◆ PROVIDED MATERIAL ◆
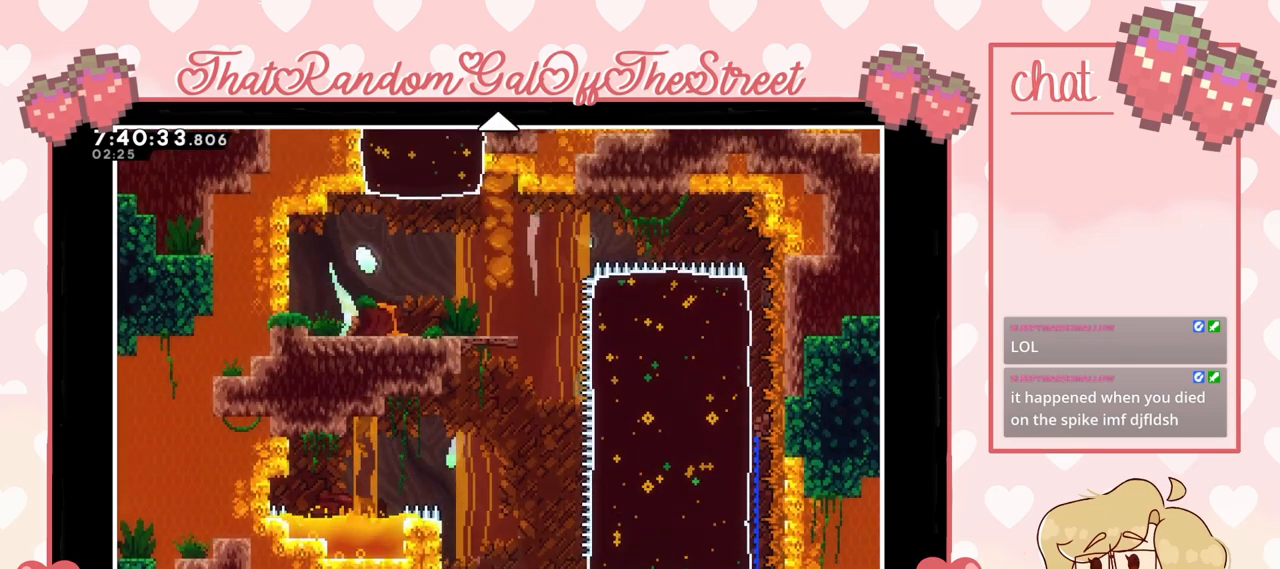
{"buttons": [], "left_stick": "center", "right_stick": "center", "events": []}
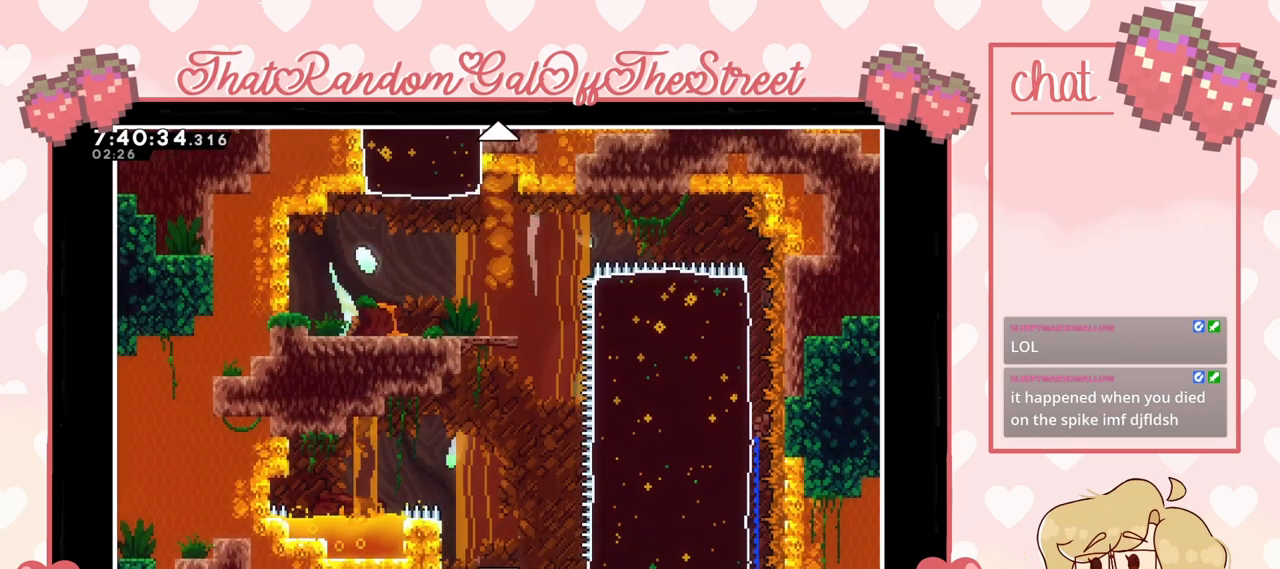
{"buttons": [], "left_stick": "center", "right_stick": "center", "events": []}
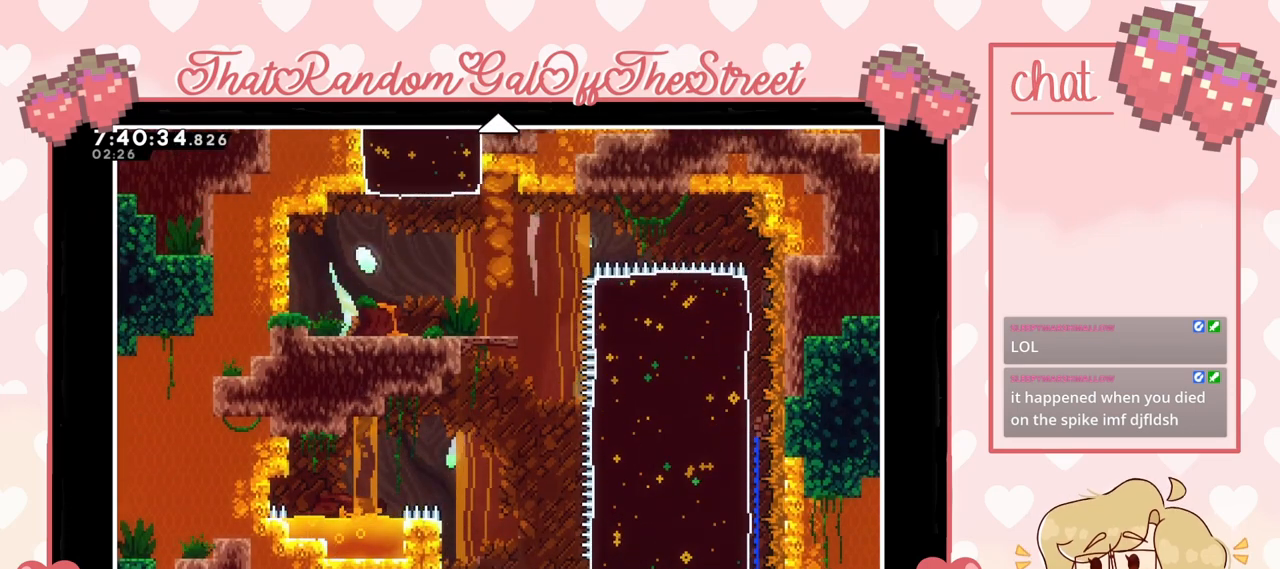
{"buttons": [], "left_stick": "center", "right_stick": "center", "events": []}
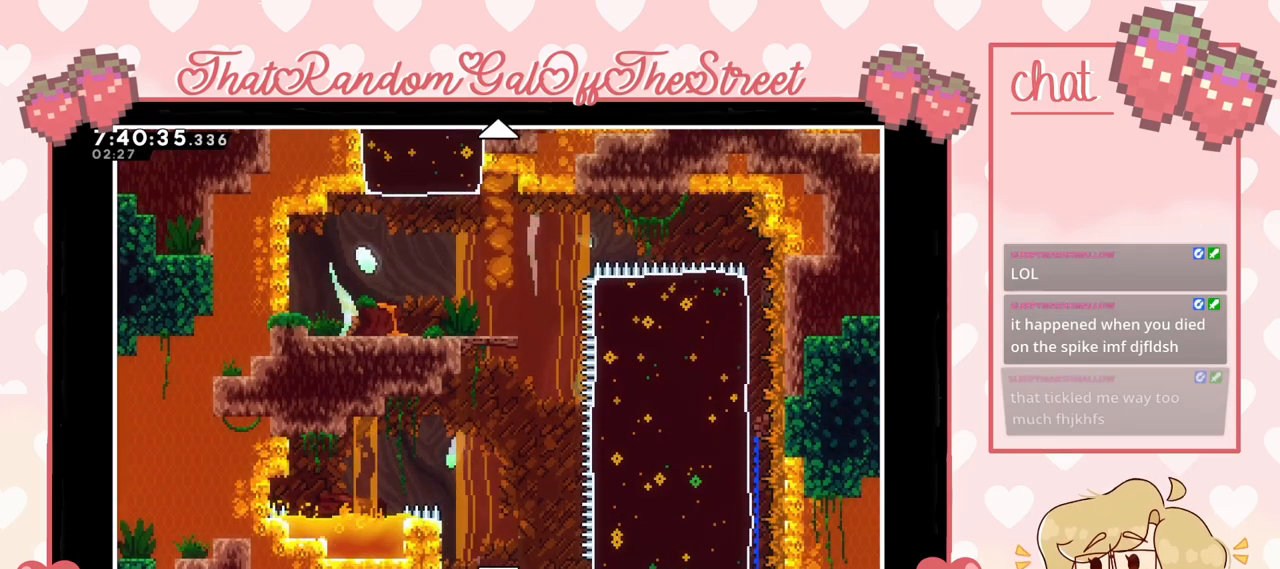
{"buttons": [], "left_stick": "right", "right_stick": "center", "events": [[300, "left_stick", "right"]]}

◆ EXERCISE DETAILS ◆
Output the material verbatim, skipping the images.

◆ RESULT OF THIS EXERCISE ◆
{"buttons": [], "left_stick": "center", "right_stick": "center", "events": []}
{"buttons": [], "left_stick": "center", "right_stick": "center", "events": []}
{"buttons": [], "left_stick": "center", "right_stick": "center", "events": []}
{"buttons": [], "left_stick": "right", "right_stick": "center", "events": [[300, "left_stick", "right"]]}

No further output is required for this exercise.